Assignment
In the records below, find the line containing "Left hand at"; copy exactly that line and all lines after it to the end, and nothing else.

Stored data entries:
════
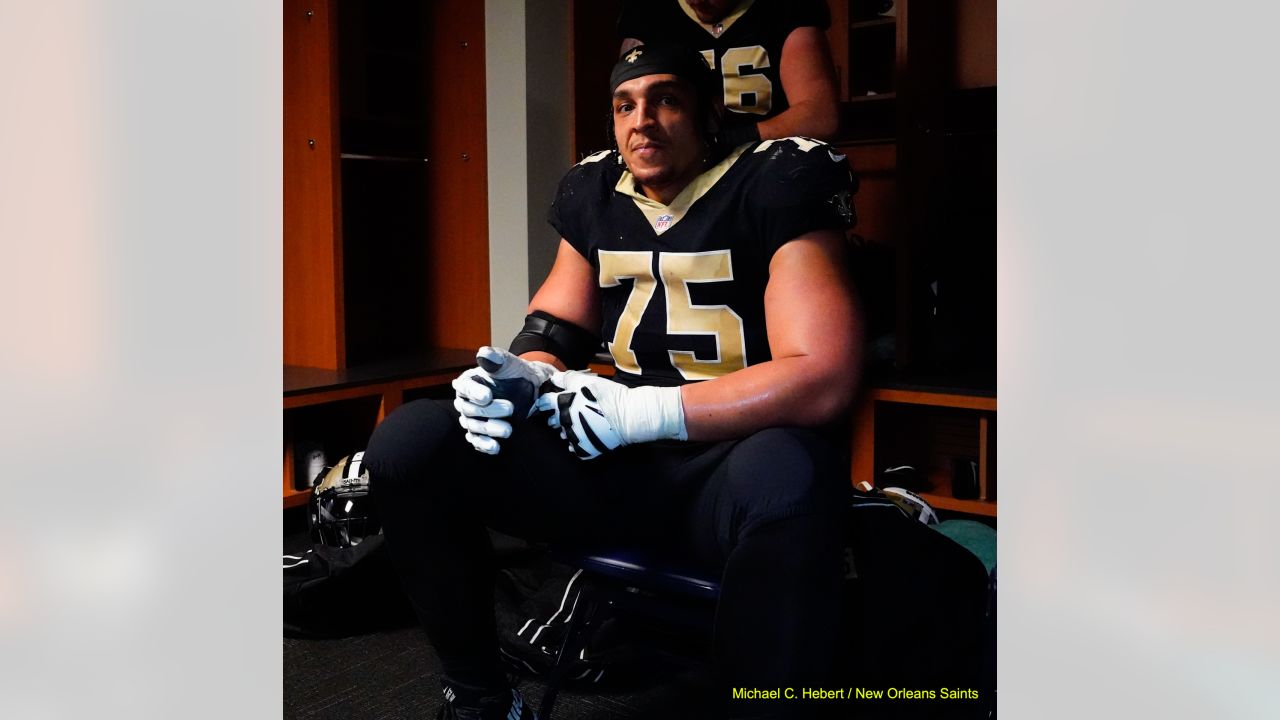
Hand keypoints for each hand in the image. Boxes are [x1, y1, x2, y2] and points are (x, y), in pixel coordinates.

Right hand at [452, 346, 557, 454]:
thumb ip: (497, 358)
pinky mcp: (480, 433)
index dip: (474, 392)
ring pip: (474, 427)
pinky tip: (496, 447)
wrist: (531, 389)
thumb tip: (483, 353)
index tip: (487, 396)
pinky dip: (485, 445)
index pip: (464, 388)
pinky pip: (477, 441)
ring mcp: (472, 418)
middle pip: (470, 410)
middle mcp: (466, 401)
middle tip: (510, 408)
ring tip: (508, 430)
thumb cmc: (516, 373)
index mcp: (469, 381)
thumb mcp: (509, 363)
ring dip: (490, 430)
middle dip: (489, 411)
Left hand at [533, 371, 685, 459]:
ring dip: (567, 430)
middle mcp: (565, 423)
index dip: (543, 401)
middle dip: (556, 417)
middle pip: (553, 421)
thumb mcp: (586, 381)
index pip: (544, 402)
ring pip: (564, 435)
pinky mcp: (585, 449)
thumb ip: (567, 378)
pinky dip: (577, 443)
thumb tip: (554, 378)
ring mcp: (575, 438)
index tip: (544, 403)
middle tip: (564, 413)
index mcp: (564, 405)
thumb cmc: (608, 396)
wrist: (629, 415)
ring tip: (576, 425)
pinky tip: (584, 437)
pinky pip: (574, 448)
════
Solved exercise
Left hand at [533, 371, 685, 459]:
ring dip: (567, 430)
middle mcp: (565, 423)
index dip: (543, 401)
middle dip: (556, 417)
middle pip: (553, 421)
thumb mcp: (586, 381)
index pip: (544, 402)
ring pip: (564, 435)
pinky mcp: (585, 449)
thumb ip: (567, 378)
pinky dip: (577, 443)
thumb tip: (554, 378)
ring mcp: (575, 438)
index tip: (544, 403)
middle tip: (564, 413)
index mcp: (564, 405)
thumb cmc: (608, 396)
wrist: (629, 415)
ring tip: (576, 425)
pinky tip: (584, 437)
pinky pip: (574, 448)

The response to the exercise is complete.